Records supplied:
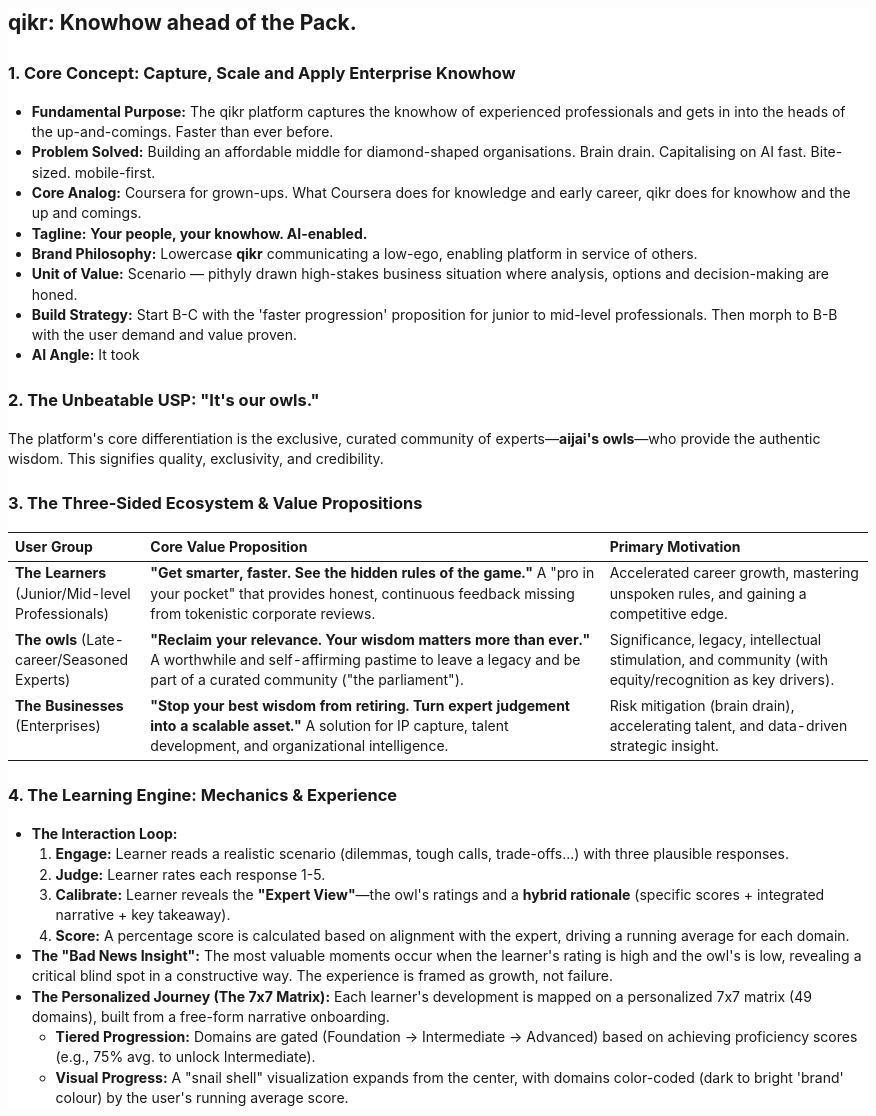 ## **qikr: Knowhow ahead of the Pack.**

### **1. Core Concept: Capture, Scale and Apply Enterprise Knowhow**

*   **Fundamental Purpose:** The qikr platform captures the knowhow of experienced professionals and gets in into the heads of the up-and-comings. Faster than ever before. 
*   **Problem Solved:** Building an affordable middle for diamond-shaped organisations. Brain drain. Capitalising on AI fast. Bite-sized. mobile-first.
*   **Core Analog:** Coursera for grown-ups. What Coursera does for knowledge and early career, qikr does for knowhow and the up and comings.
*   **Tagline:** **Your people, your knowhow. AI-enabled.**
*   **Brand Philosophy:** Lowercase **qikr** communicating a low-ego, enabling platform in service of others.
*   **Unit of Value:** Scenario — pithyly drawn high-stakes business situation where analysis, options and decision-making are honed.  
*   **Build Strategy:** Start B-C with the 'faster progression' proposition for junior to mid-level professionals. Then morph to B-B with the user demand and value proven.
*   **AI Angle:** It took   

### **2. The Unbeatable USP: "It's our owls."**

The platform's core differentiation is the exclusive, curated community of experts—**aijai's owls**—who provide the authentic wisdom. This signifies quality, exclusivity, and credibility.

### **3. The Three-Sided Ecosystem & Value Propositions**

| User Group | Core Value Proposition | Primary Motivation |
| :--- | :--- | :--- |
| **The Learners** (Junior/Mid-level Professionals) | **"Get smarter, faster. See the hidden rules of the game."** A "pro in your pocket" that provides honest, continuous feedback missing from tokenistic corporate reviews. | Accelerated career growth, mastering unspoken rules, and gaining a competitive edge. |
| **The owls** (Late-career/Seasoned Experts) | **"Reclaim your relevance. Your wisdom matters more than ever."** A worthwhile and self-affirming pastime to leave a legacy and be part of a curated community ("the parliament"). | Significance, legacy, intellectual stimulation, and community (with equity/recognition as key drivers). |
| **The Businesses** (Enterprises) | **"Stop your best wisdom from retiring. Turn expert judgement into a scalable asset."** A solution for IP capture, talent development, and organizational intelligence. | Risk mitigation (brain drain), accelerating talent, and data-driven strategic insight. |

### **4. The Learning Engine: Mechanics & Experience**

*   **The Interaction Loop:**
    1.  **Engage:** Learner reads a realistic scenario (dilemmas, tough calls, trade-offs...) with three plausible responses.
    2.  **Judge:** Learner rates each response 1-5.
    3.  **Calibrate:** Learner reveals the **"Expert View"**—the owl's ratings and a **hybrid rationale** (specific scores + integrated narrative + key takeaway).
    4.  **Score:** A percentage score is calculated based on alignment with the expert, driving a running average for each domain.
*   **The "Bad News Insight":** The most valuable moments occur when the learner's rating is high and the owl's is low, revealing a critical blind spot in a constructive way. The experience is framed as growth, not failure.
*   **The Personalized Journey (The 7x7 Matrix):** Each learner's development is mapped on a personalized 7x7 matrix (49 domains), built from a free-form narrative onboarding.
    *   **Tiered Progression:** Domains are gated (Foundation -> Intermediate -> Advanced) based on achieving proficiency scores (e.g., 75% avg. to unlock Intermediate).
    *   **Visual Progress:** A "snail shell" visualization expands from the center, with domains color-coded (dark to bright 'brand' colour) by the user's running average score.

Task brief: Can you write out the entries again, swapping every "owls" for "mentors" and changing nothing else? Leave the pictures out.

Task answer:
 ## **qikr: Knowhow ahead of the Pack.**

### **1. Core Concept: Capture, Scale and Apply Enterprise Knowhow**

*   **Fundamental Purpose:** The qikr platform captures the knowhow of experienced professionals and gets in into the heads of the up-and-comings. Faster than ever before. 
*   **Problem Solved:** Building an affordable middle for diamond-shaped organisations. Brain drain. Capitalising on AI fast. Bite-sized. mobile-first.
*   **Core Analog:** Coursera for grown-ups. What Coursera does for knowledge and early career, qikr does for knowhow and the up and comings.
*   **Tagline:** **Your people, your knowhow. AI-enabled.**
*   **Brand Philosophy:** Lowercase **qikr** communicating a low-ego, enabling platform in service of others.
*   **Unit of Value:** Scenario — pithyly drawn high-stakes business situation where analysis, options and decision-making are honed.  
*   **Build Strategy:** Start B-C with the 'faster progression' proposition for junior to mid-level professionals. Then morph to B-B with the user demand and value proven.
*   **AI Angle:** It took   

### **2. The Unbeatable USP: "It's our mentors."**

The platform's core differentiation is the exclusive, curated community of experts—**aijai's mentors**—who provide the authentic wisdom. This signifies quality, exclusivity, and credibility.

### **3. The Three-Sided Ecosystem & Value Propositions**

| User Group | Core Value Proposition | Primary Motivation |
| :--- | :--- | :--- |
| **The Learners** (Junior/Mid-level Professionals) | **"Get smarter, faster. See the hidden rules of the game."** A "pro in your pocket" that provides honest, continuous feedback missing from tokenistic corporate reviews. | Accelerated career growth, mastering unspoken rules, and gaining a competitive edge. |
| **The mentors** (Late-career/Seasoned Experts) | **"Reclaim your relevance. Your wisdom matters more than ever."** A worthwhile and self-affirming pastime to leave a legacy and be part of a curated community ("the parliament"). | Significance, legacy, intellectual stimulation, and community (with equity/recognition as key drivers). |
| **The Businesses** (Enterprises) | **"Stop your best wisdom from retiring. Turn expert judgement into a scalable asset."** A solution for IP capture, talent development, and organizational intelligence. | Risk mitigation (brain drain), accelerating talent, and data-driven strategic insight. |

### **4. The Learning Engine: Mechanics & Experience**

*   **The Interaction Loop:**
    1.  **Engage:** Learner reads a realistic scenario (dilemmas, tough calls, trade-offs...) with three plausible responses.
    2.  **Judge:** Learner rates each response 1-5.
    3.  **Calibrate:** Learner reveals the **"Expert View"**—the owl's ratings and a **hybrid rationale** (specific scores + integrated narrative + key takeaway).
    4.  **Score:** A percentage score is calculated based on alignment with the expert, driving a running average for each domain.
*   **The "Bad News Insight":** The most valuable moments occur when the learner's rating is high and the owl's is low, revealing a critical blind spot in a constructive way. The experience is framed as growth, not failure.
*   **The Personalized Journey (The 7x7 Matrix):** Each learner's development is mapped on a personalized 7x7 matrix (49 domains), built from a free-form narrative onboarding.
    *   **Tiered Progression:** Domains are gated (Foundation -> Intermediate -> Advanced) based on achieving proficiency scores (e.g., 75% avg. to unlock Intermediate).
    *   **Visual Progress:** A "snail shell" visualization expands from the center, with domains color-coded (dark to bright 'brand' colour) by the user's running average score.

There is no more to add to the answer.